#### [What to work on]
Leaving pictures aside, set down each line exactly, from the first line of the data to the line with "[121,1177,205,1193] 2020, 3201", both included.
Segment Start: Input for this task
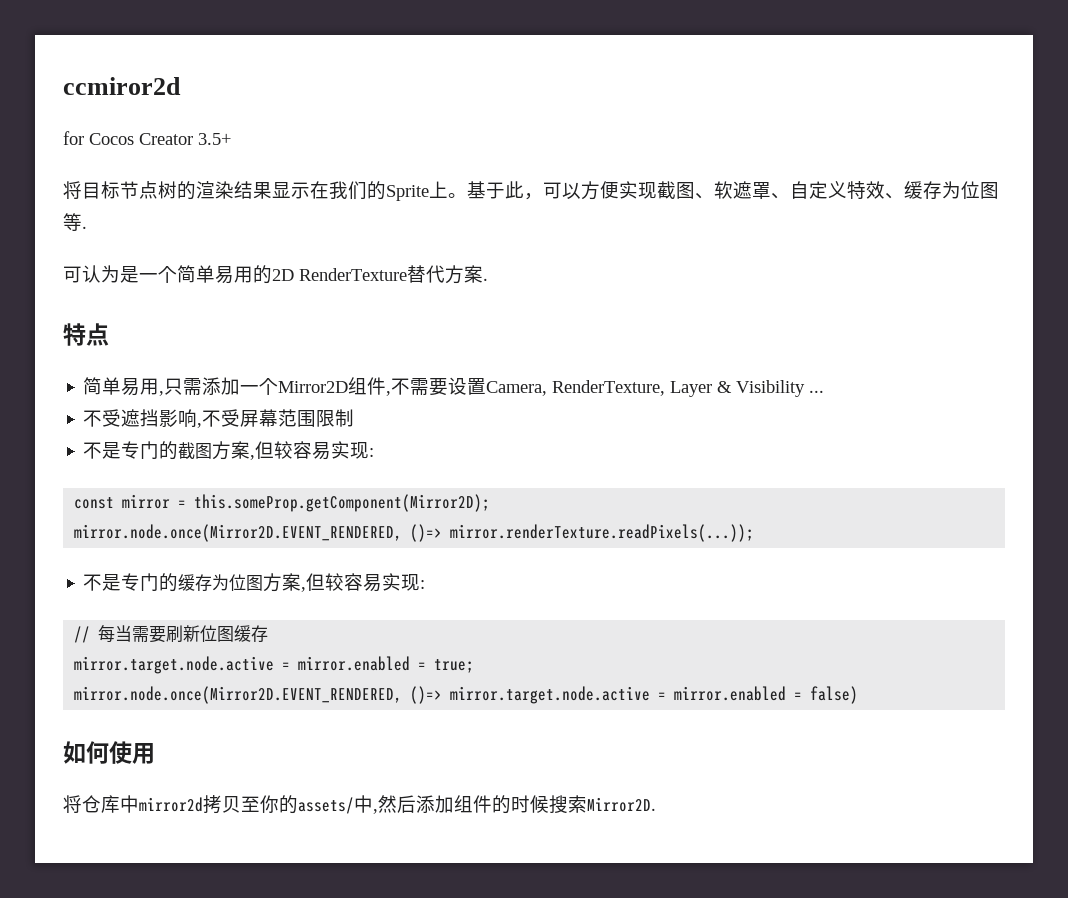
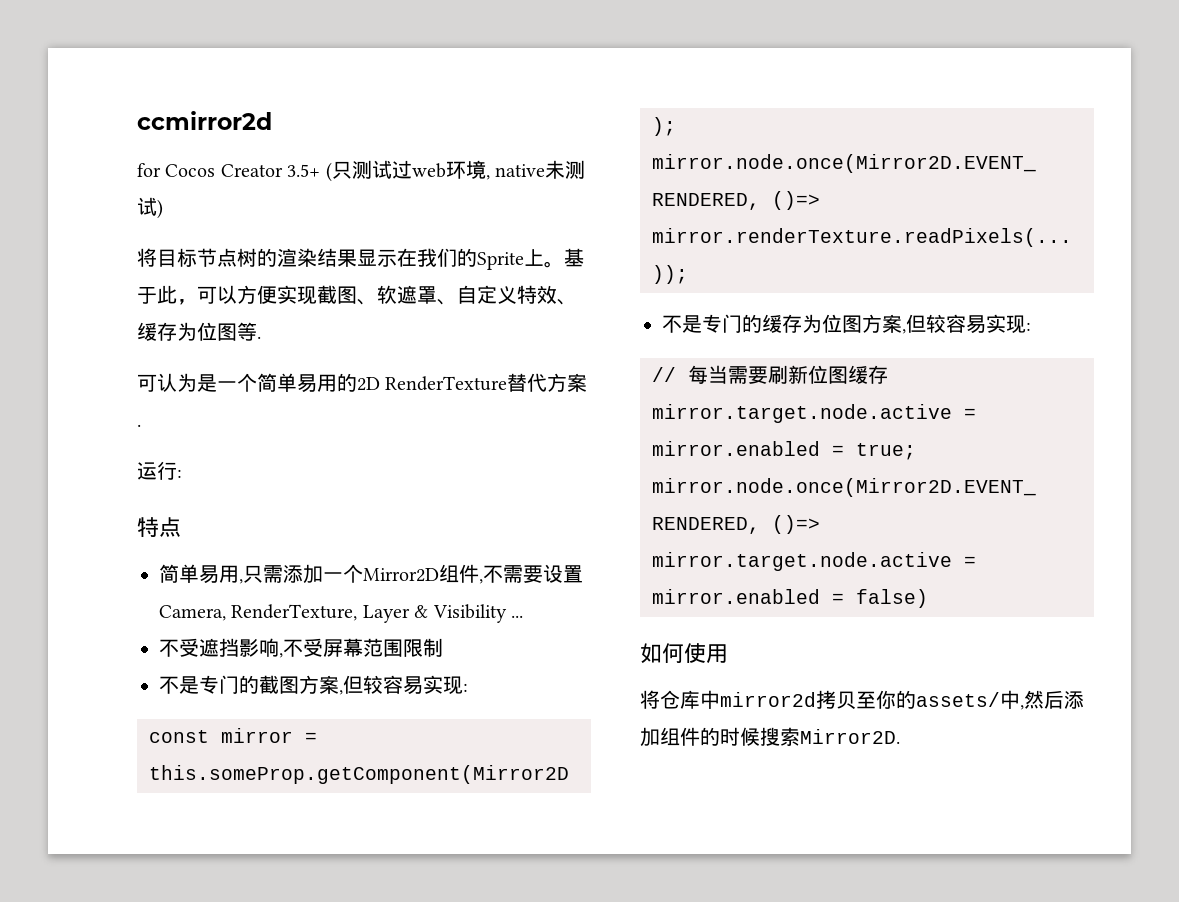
[63,77,181,95] ccmiror2d -> [137,111,272,130] ccmirror2d
(231, 139) none -> [325,160,585,182] [137,197,163,219] (只测试过web环境, native未测试)
(488, 279) none -> [137,461,182,480] // 运行:

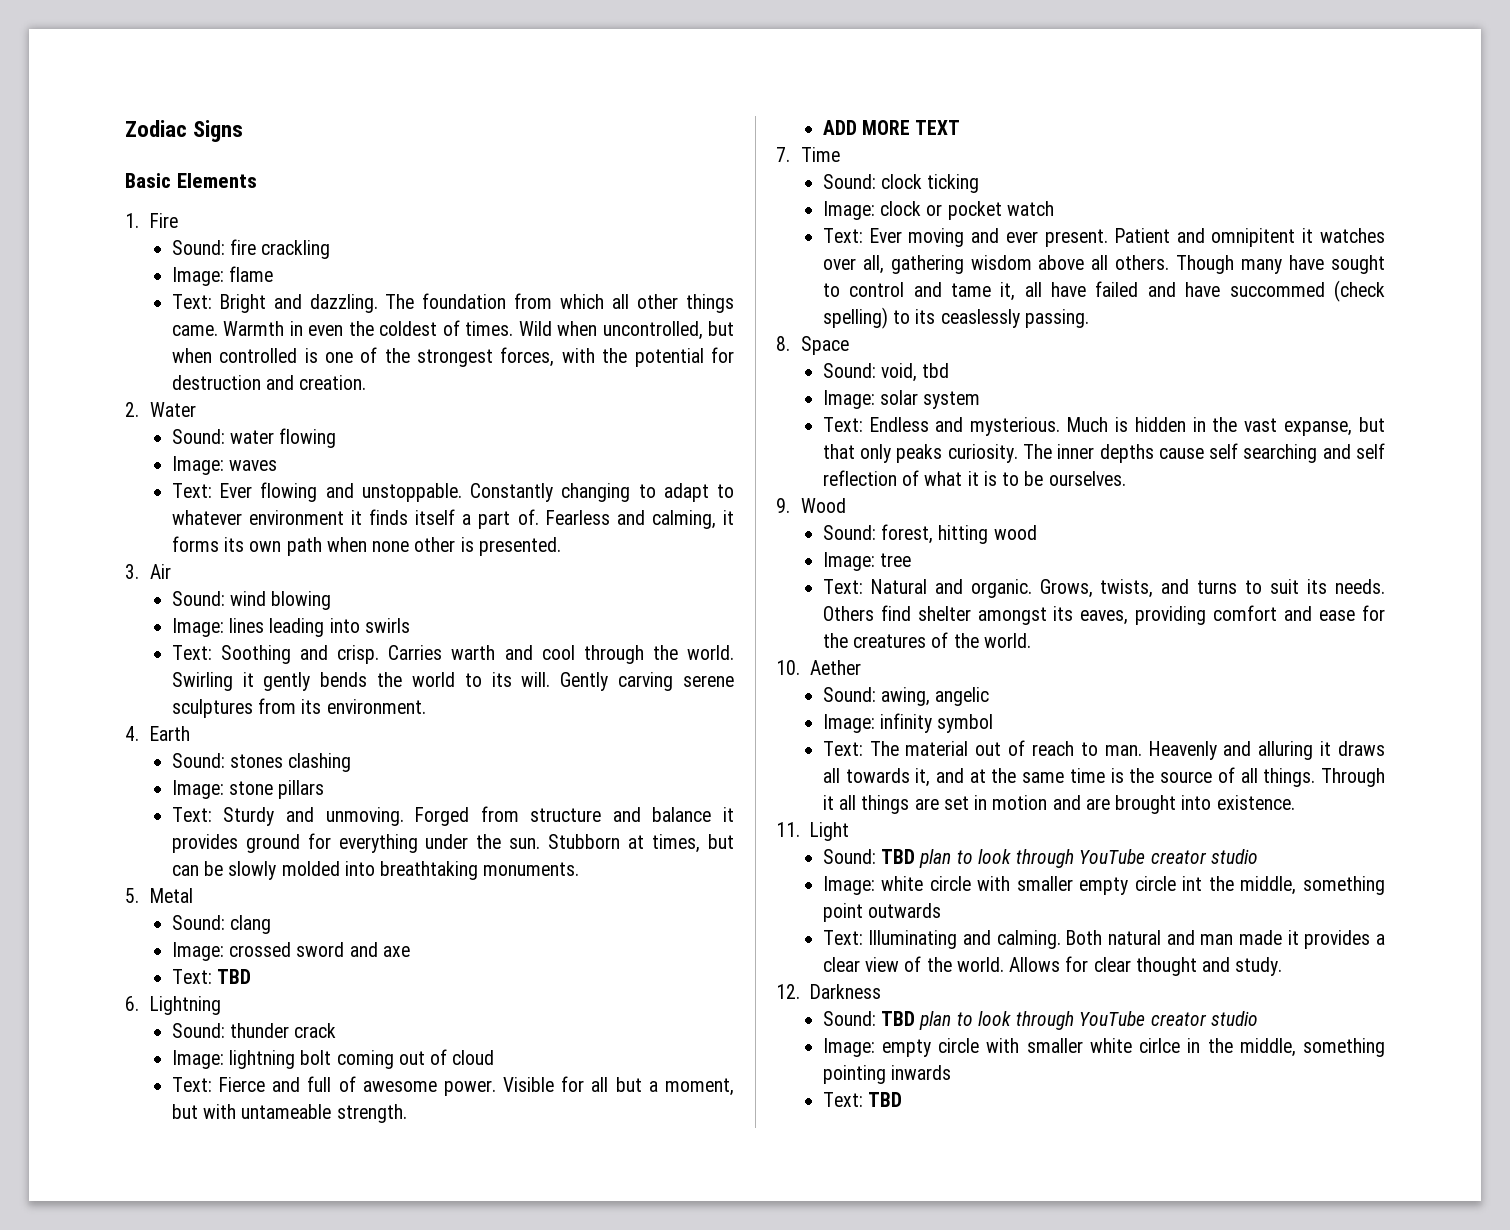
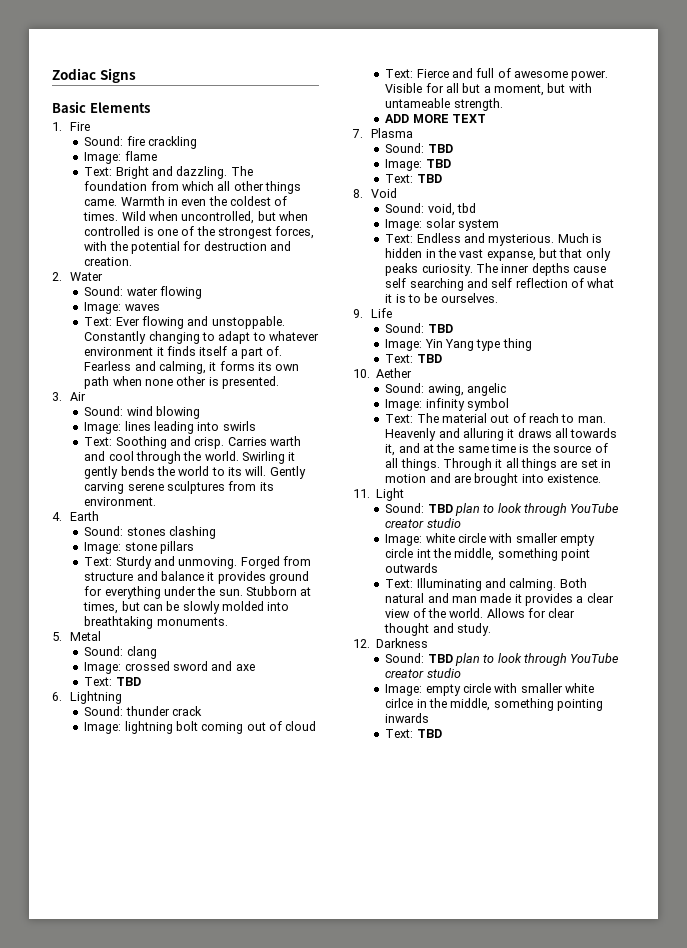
[801,147,841,162] [822,174,980,193] [822,201,1054,220] [822,228,1385,247] [822,255,1385,274] [822,280,1385,302] [822,307,1089,329] Time // Sound: clock ticking // Image: clock or pocket watch // Text: Ever moving and ever present. Patient and omnipitent it watches over all, gathering wisdom above all others. Though many have sought to control and tame it, all have failed and have succommed (check spelling) to its ceaslessly passing. -> [371,128,414,138] [385,143,453,153] [385,159,451,171] [385,174,442,183] Plasma // Sound: TBD // Image: TBD // Text: TBD
[801,336,850,355] Space -> [371,188,398,198] Void
[801,498,847,513] [822,524,1037,544] [822,552,912,571] [822,579,1386,598] [822,605,1385,625] [822,632,1031,648] Wood // Sound: forest, hitting wood // Image: tree // Text: Natural and organic. Grows, twists, and turns to suit its needs. Others find shelter amongst its eaves, providing comfort and ease for the creatures of the world. -> [371,308,393,318] [385,323,453,333] [385,338,532,351] [385,354,442,363] Life // Sound: TBD // Image: Yin Yang type thing // Text: TBD

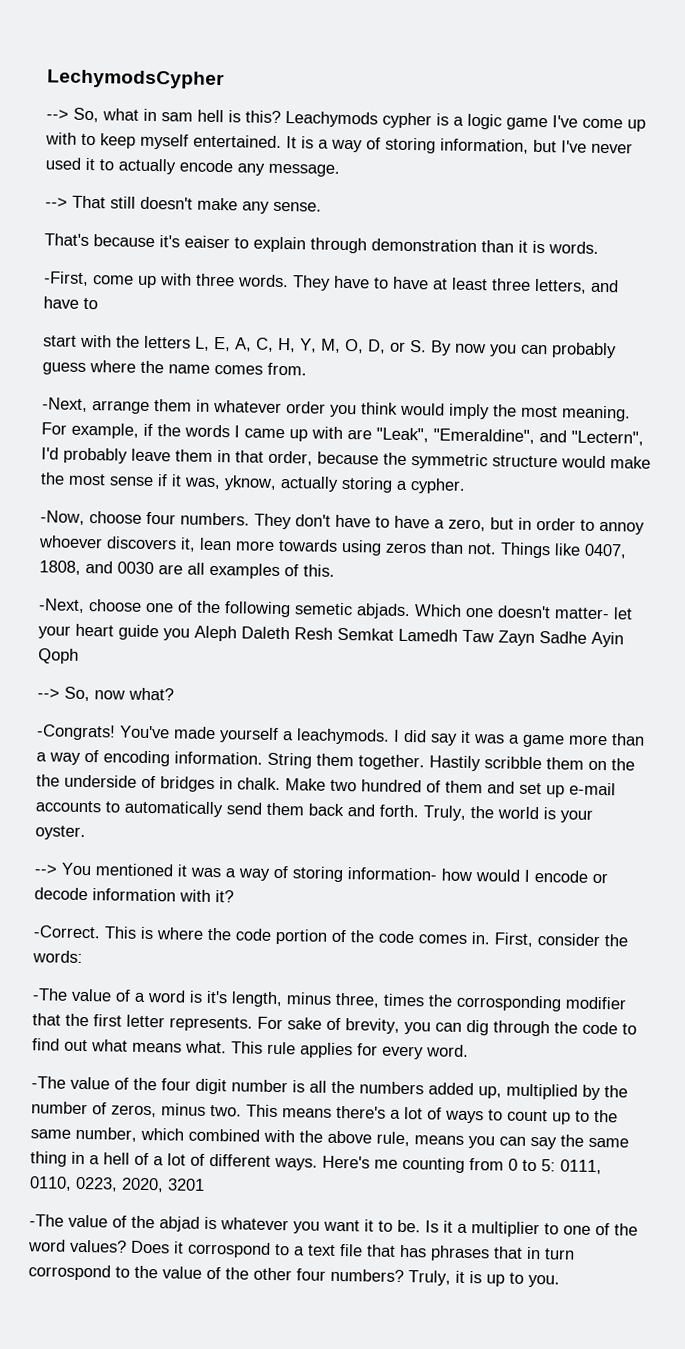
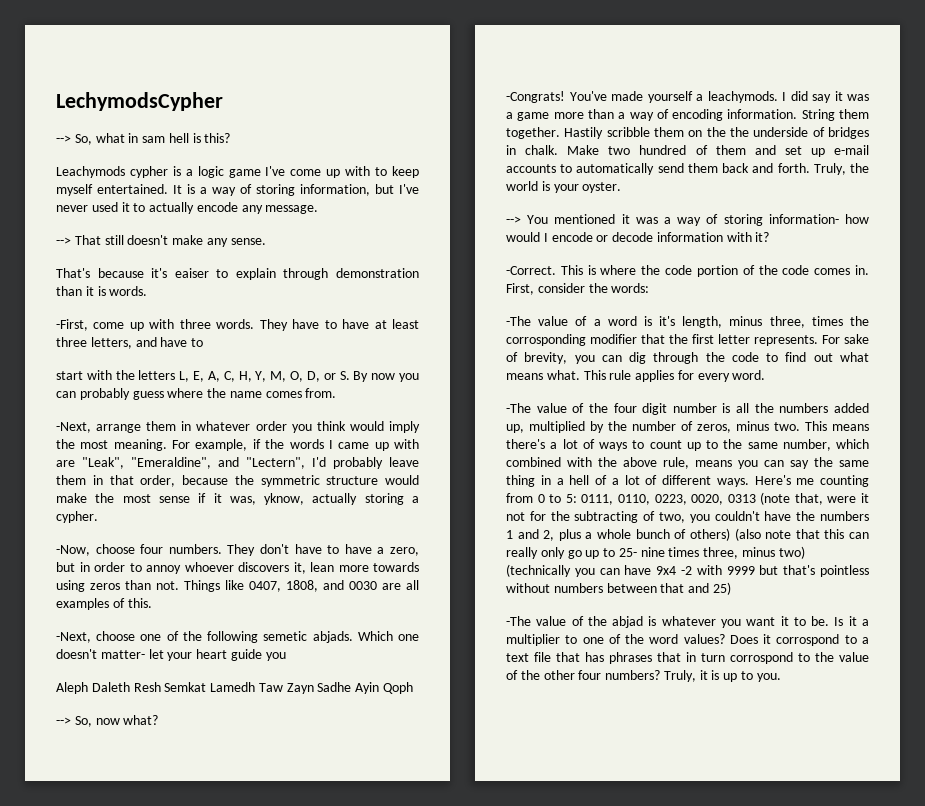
(281, 116) none -> (231, 138) //
(190, 634) none -> (286, 656) //
[121,1177,205,1193] 2020, 3201 -> [691,492,869,505] [506,511,869,523] [506,528,869,541] [506,546,805,559] [506,564,869,577] [506,582,731,595] 0020, 0313 (note that, were it not for the subtracting of two, you couldn't have the numbers 1 and 2, plus a whole bunch of others) (also note that this can really only go up to 25- nine times three, minus two) (technically you can have 9x4 -2 with 9999 but that's pointless without numbers between that and 25)

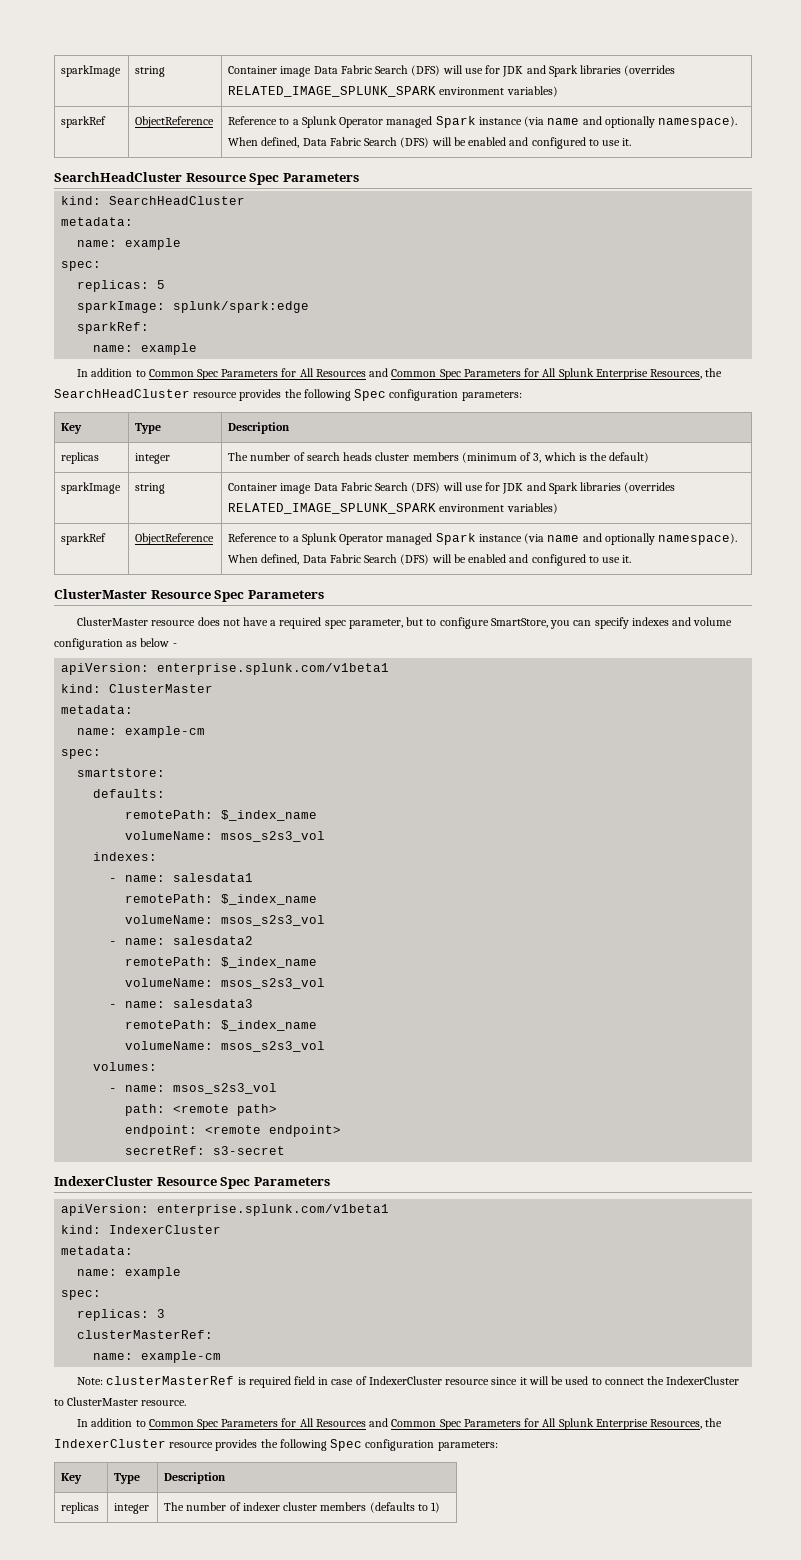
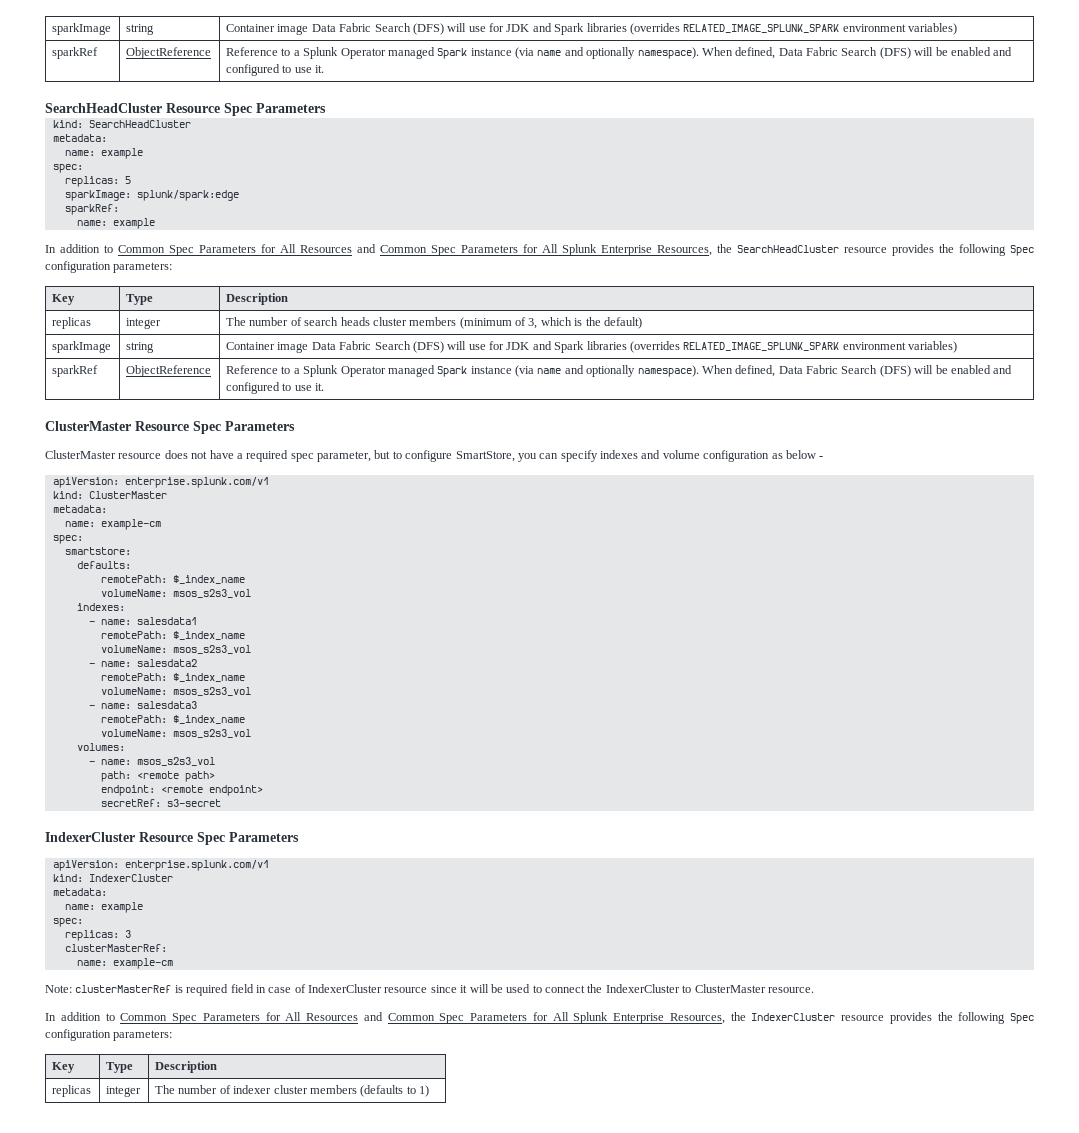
[157,663,390,675] enterprise.splunk.com/v1beta1 -> [124,477,269,488] enterprise.splunk.com/v1
[157,1204,390,1216] enterprise.splunk.com/v1beta1 -> [124,860,269,871] enterprise.splunk.com/v1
Segment End: Input for this task
#### [Response]
[63,77,181,95] ccmiror2d -> [137,111,272,130] ccmirror2d
(231, 139) none -> [325,160,585,182] [137,197,163,219] (只测试过web环境, native未测试)
(488, 279) none -> [137,461,182,480] // 运行:

[801,147,841,162] [822,174,980,193] [822,201,1054,220] [822,228,1385,247] [822,255,1385,274] [822,280,1385,302] [822,307,1089,329] Time // Sound: clock ticking // Image: clock or pocket watch // Text: Ever moving and ever present. Patient and omnipitent it watches over all, gathering wisdom above all others. Though many have sought to control and tame it, all have failed and have succommed (check spelling) to its ceaslessly passing. -> [371,128,414,138] [385,143,453,153] [385,159,451,171] [385,174,442,183] Plasma // Sound: TBD // Image: TBD // Text: TBD
[801,336,850,355] Space -> [371,188,398,198] Void
[801,498,847,513] [822,524,1037,544] [822,552,912,571] [822,579,1386,598] [822,605,1385,625] [822,632,1031,648] Wood // Sound: forest, hitting wood // Image: tree // Text: Natural and organic. Grows, twists, and turns to suit its needs. Others find shelter amongst its eaves, providing comfort and ease for the creatures of the world. -> [371,308,393,318] [385,323,453,333] [385,338,532,351] [385,354,442,363] Life // Sound: TBD // Image: Yin Yang type thing // Text: TBD

(281, 116) none -> (231, 138) //
(190, 634) none -> (286, 656) //
[121,1177,205,1193] 2020, 3201 -> [691,492,869,505] [506,511,869,523] [506,528,869,541] [506,546,805,559] [506,564,869,577] [506,582,731,595] 0020, 0313 (note that, were it not for the subtracting of two, you couldn't have the numbers 1 and 2, plus a whole bunch of others) (also note that this can really only go up to 25- nine times three, minus two) (technically you can have 9x4 -2 with 9999 but that's pointless without numbers between that and 25)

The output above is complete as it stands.